The answer is to contain only the line containing "pyautogui.moveTo(577, 321); pyautogui.dragTo(605, 334)" and the lines after it through the last one, each reproduced exactly as it appears below.

= Saved data entries =
Segment Open

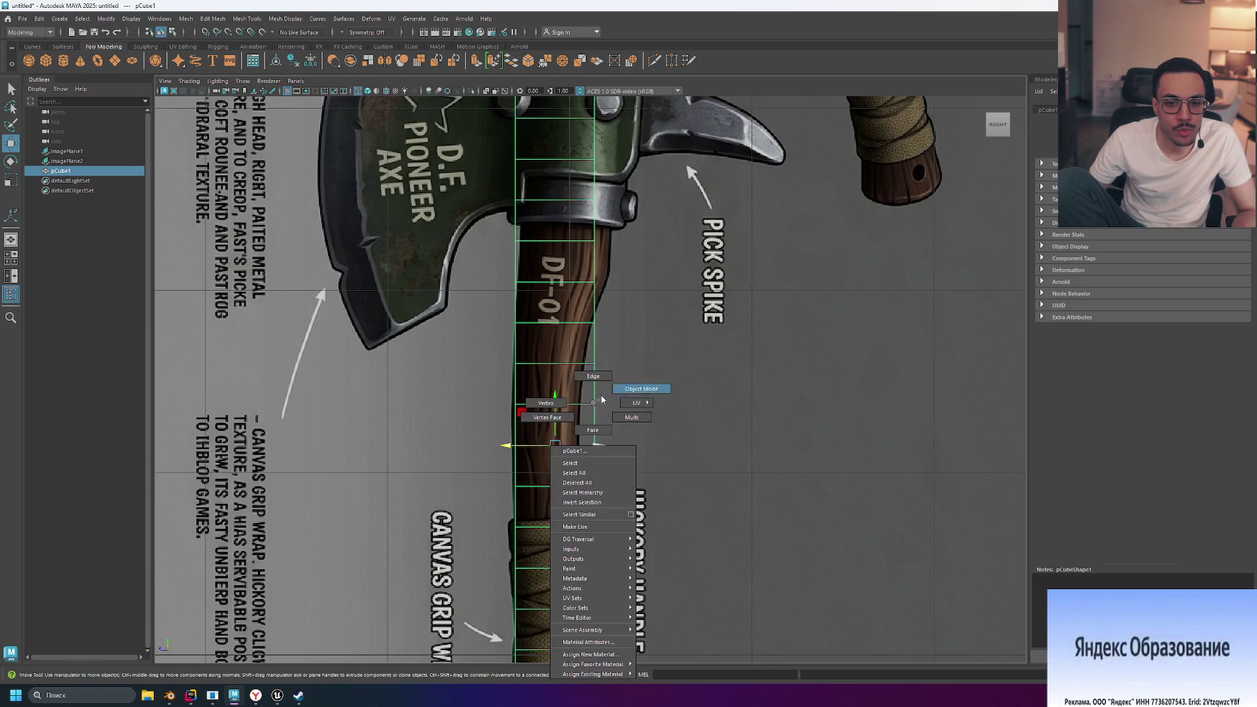
pyautogui.click(595, 376)
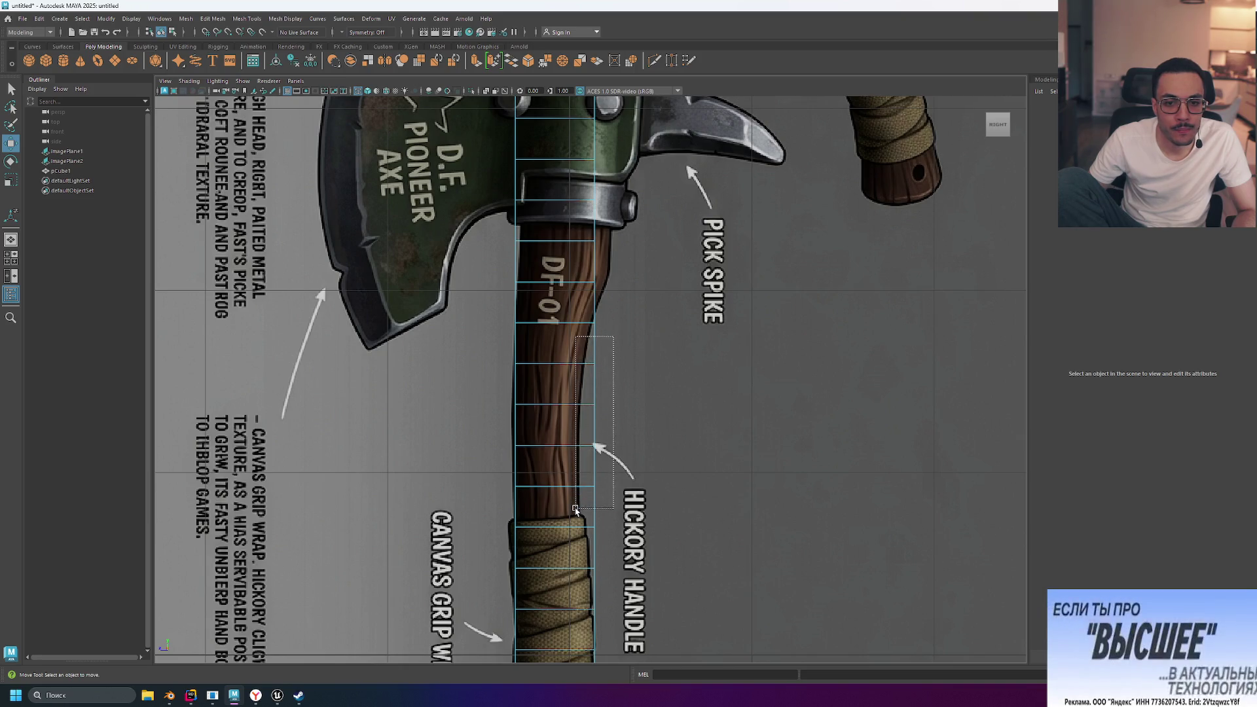
pyautogui.moveTo(606, 399); pyautogui.dragTo(579, 506)
pyautogui.click(609, 490)
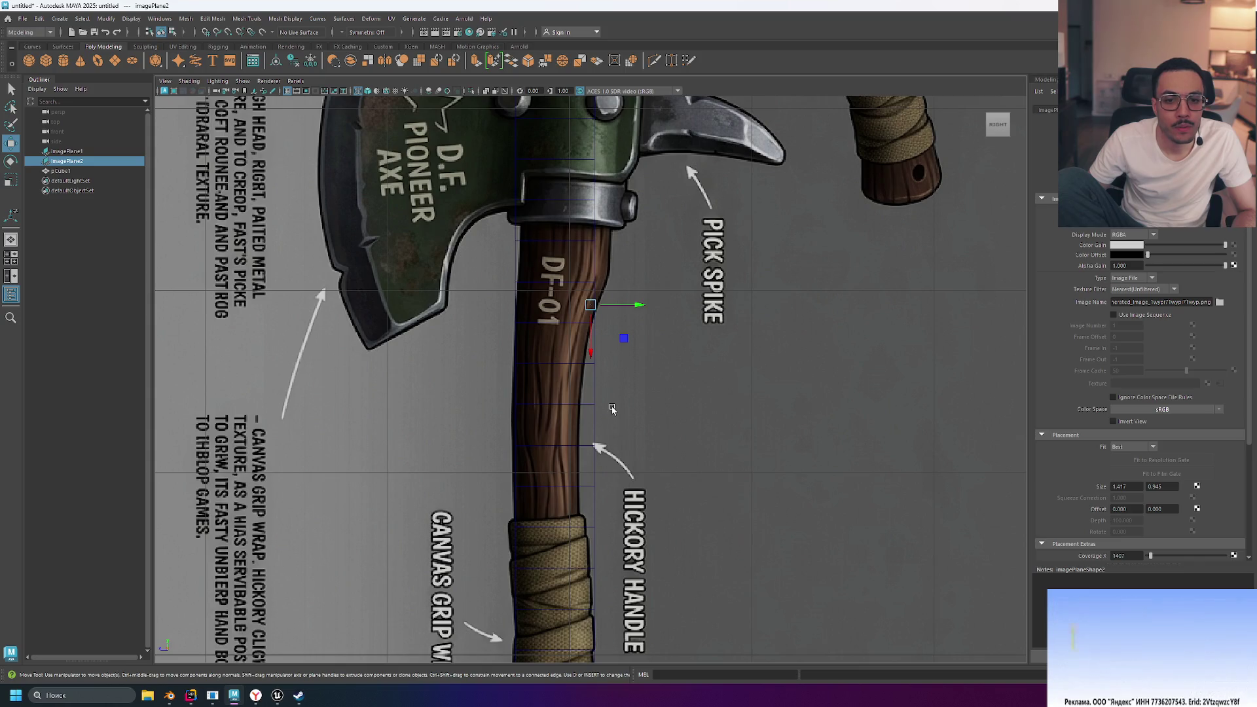
pyautogui.moveTo(565, 408)
pyautogui.mouseDown(button='right')
pyautogui.moveTo(607, 349)
pyautogui.moveTo(514, 363)
pyautogui.mouseUp(button='right')
pyautogui.click(607, 349)
# Move successive vertex pairs along X to trace the handle's curve down toward the grip
pyautogui.moveTo(616, 321); pyautogui.dragTo(588, 531)
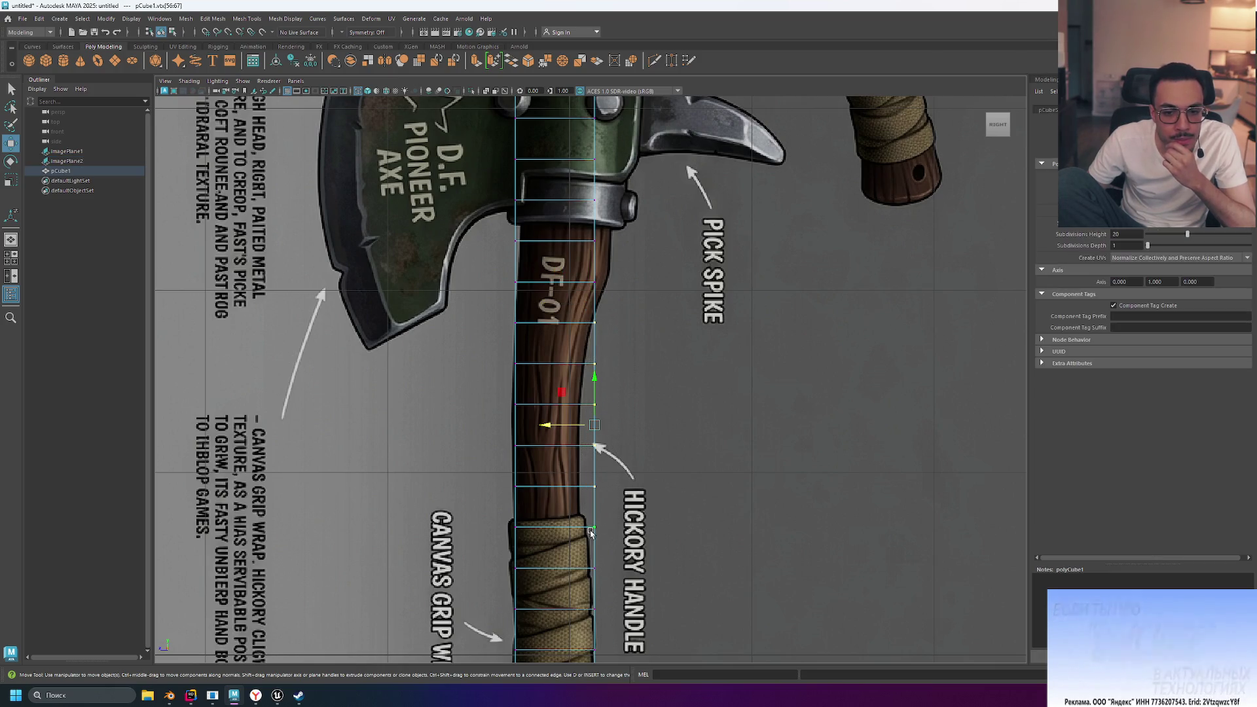
pyautogui.moveTo(548, 432); pyautogui.dragTo(540, 434)
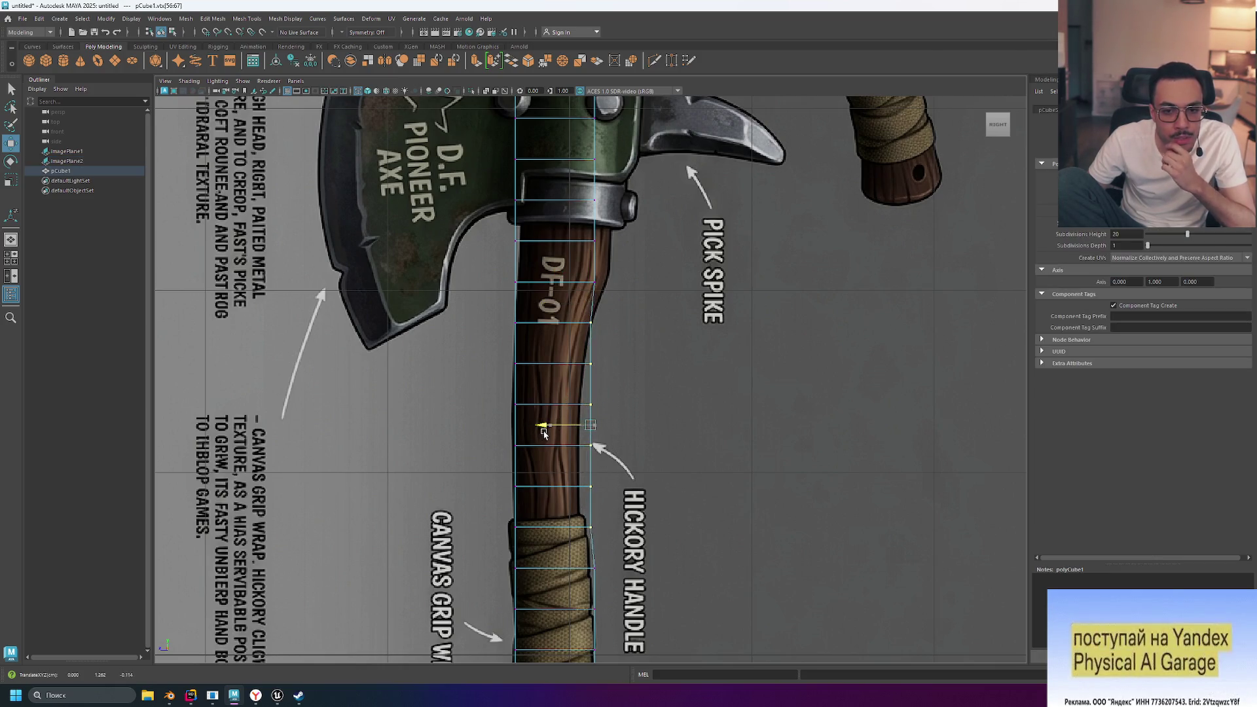
pyautogui.moveTo(577, 321); pyautogui.dragTo(605, 334)
pyautogui.moveTo(555, 293); pyautogui.dragTo(561, 294, button='middle')
pyautogui.moveTo(577, 354); pyautogui.dragTo(596, 417)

Segment Closed

= SOLVED PROBLEM =
pyautogui.moveTo(577, 321); pyautogui.dragTo(605, 334)
pyautogui.moveTo(555, 293); pyautogui.dragTo(561, 294, button='middle')
pyautogui.moveTo(577, 354); pyautogui.dragTo(596, 417)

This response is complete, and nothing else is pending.